I am not a man who cries, but the man’s face suddenly went bleary like fresh drizzle on a windowpane. “Not great,” I croaked.
“Not great’s not good,” he said quickly enough for me to wonder if he’d somehow telepathically lifted the information out of my brain.
He didn’t say anything else, so I said, “Yeah. She’s here. Which is why I’m here. And I don’t feel so good right now.”
“She get hurt?” Concern-muffled curiosity hung from his words.
Stage two: anger.
“She hurt herself,” I sputtered, as a sensation surged through me that I could only liken to my veins being on the cusp of bursting with rage. “She hurt herself really, really badly, and I don’t think she’s going to be okay. I don’t think she’s going to make it. I think I’m going to come out of this bathroom and one of those nurses is going to tell me, ‘I’m sorry, we did everything we could, but.’ And I did everything I could, too, you know? I mean, I tried to do everything I could. Before today, she’d been doing so well. At least, I thought she was. I was so careful for so long and I really thought she was doing well, but this morning she was driving me kind of crazy
and I lost my temper. And then she lost her mind. But maybe she’d lost her mind a long time ago. I have no idea. But right now, I feel like I did this to her.”
I wiped my eyes and braved a glance at his face. He looked as somber as if he’d been there when you pulled the trigger.
“I’m sorry,” I said. “I didn’t mean to unload all of that on you.”
“Don’t worry about me. I’m so sorry to hear that happened. She’s such a sweet girl. That’s such a shame.”
“It’s a shame, all right. It’s a damn, crying shame,” I managed to eke out before I covered my face again.
He gripped the underside of my arm and helped me stand. “You don’t need to be sitting on this bathroom floor. Let’s go find you a seat.”
I inhaled, exhaled, and shook my head as he led me out of the restroom and into the waiting area, where he guided me to sit in a chair.
“Want me to find you a chaplain? It might help.”
Stage one: denial.
“I don’t…” I shook my head again. “I think I just need to try to calm down. This’ll all be fine. She’s being treated right now and I really think she’s going to be okay.”
He raised his bushy eyebrows. “You sure?”

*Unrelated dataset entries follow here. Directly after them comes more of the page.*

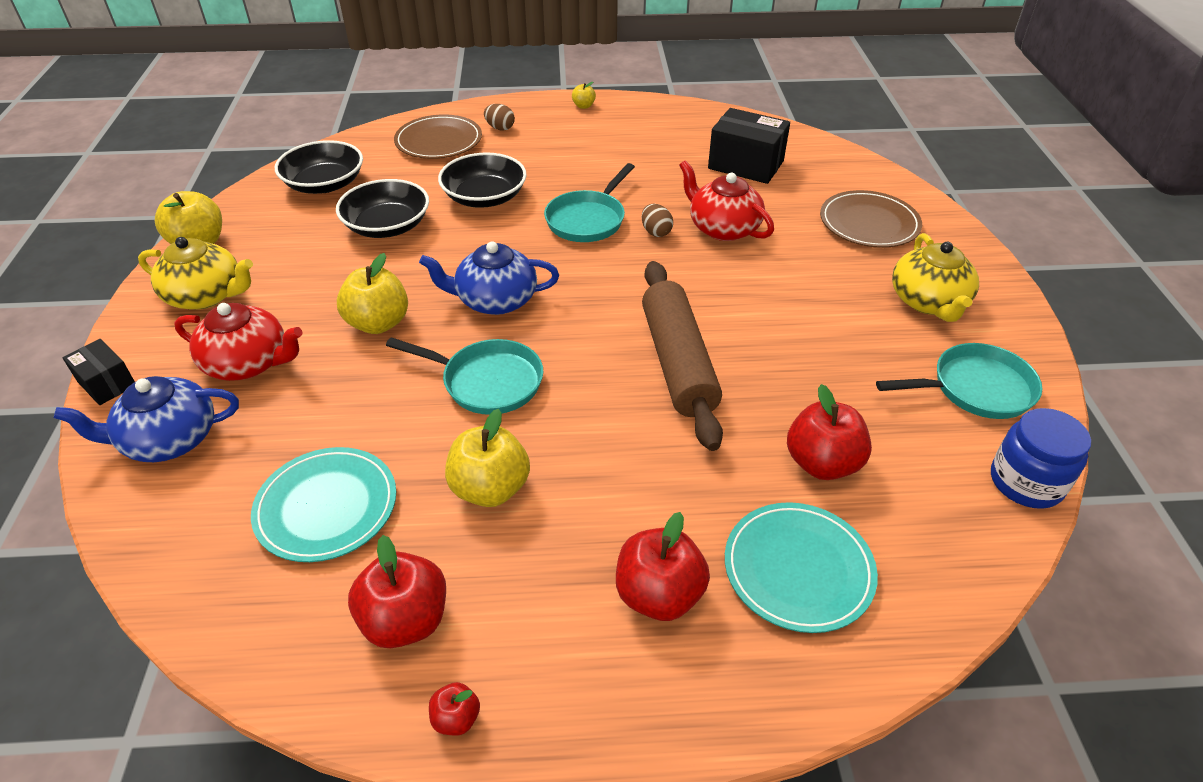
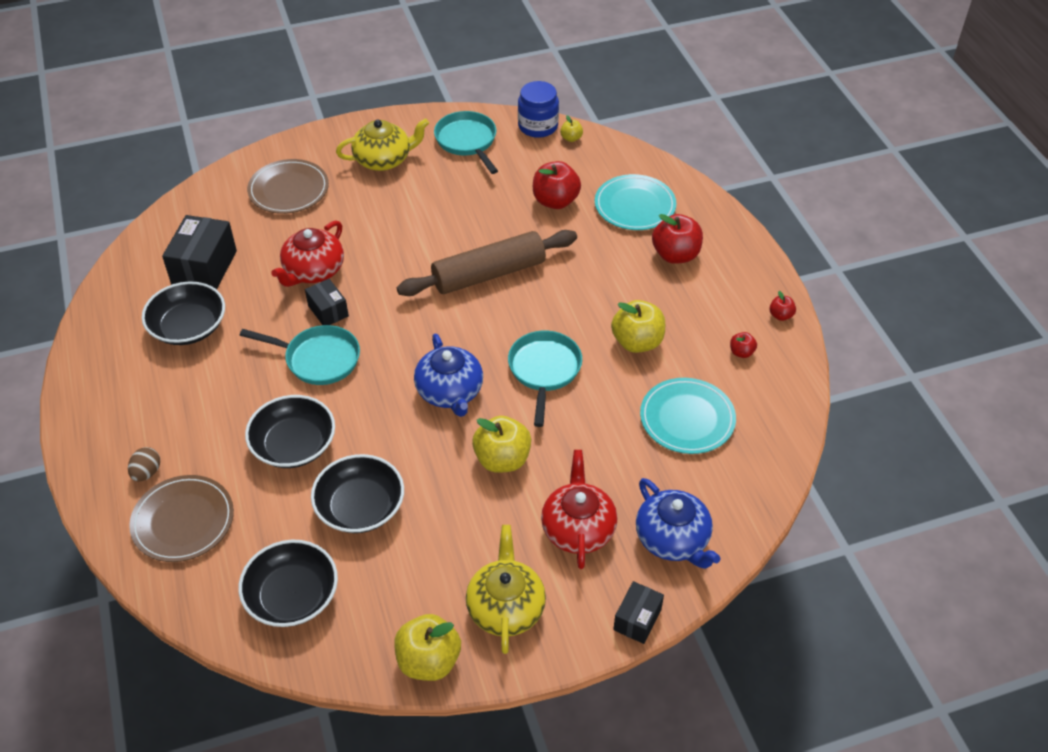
camera: 105 degrees left, 5 degrees up
(405, 620) = (741, 352): red apple -> red apple, size x0.49
(583, 106) = (88, 410): yellow apple -> yellow apple (571, 138)
(656, 232) = (328, 311): brown egg -> black box
(664, 153) = (188, 327): none -> black bowl

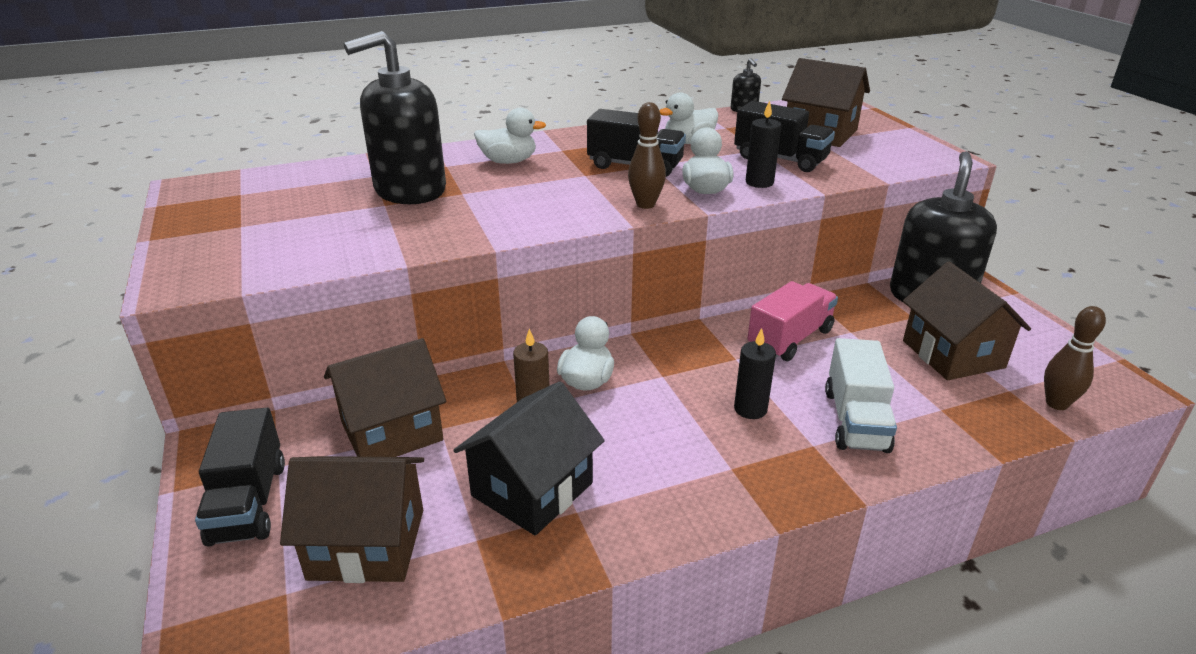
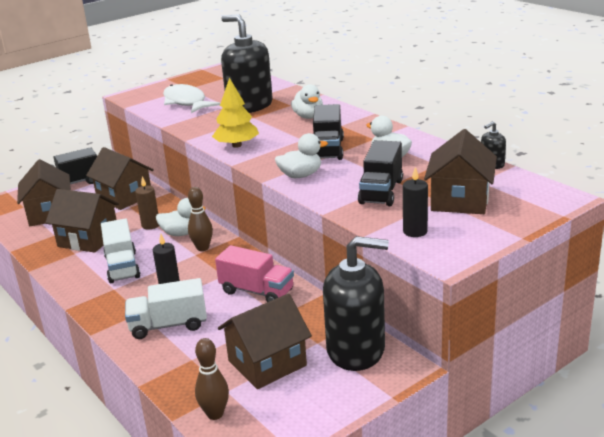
camera: 75 degrees right, 5 degrees down
(313, 234) = (186, 102): none -> white fish
(532, 489) = (88, 239): black house -> brown house
(562, 215) = (236, 145): none -> yellow tree
(645, 204) = (265, 163): brown bowling pin -> brown bowling pin (202, 248)
(663, 453) = (122, 267): none -> white truck
(759, 182) = (327, 190): black candle -> black candle (415, 231)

“Yeah. Thank you, though. I really appreciate it.”
“I’m gonna come check on you later, y’hear?” he said, pointing at me.
“Yeah. Thank you.”
He left and I thought maybe I should try to sleep. Sleep would effectively pass the time. And once the time had passed, I would finally be out of the swamp of the unknown.
Most of the chairs had hard, metal arms, so there was no lying down and stretching out across several of them. I leaned my head back against the wall and that might have worked had I not consumed a veritable gallon of coffee throughout the chaos at the other hospital. So there was nothing to do but wait. Fortunately—or unfortunately—Ava could always be counted on.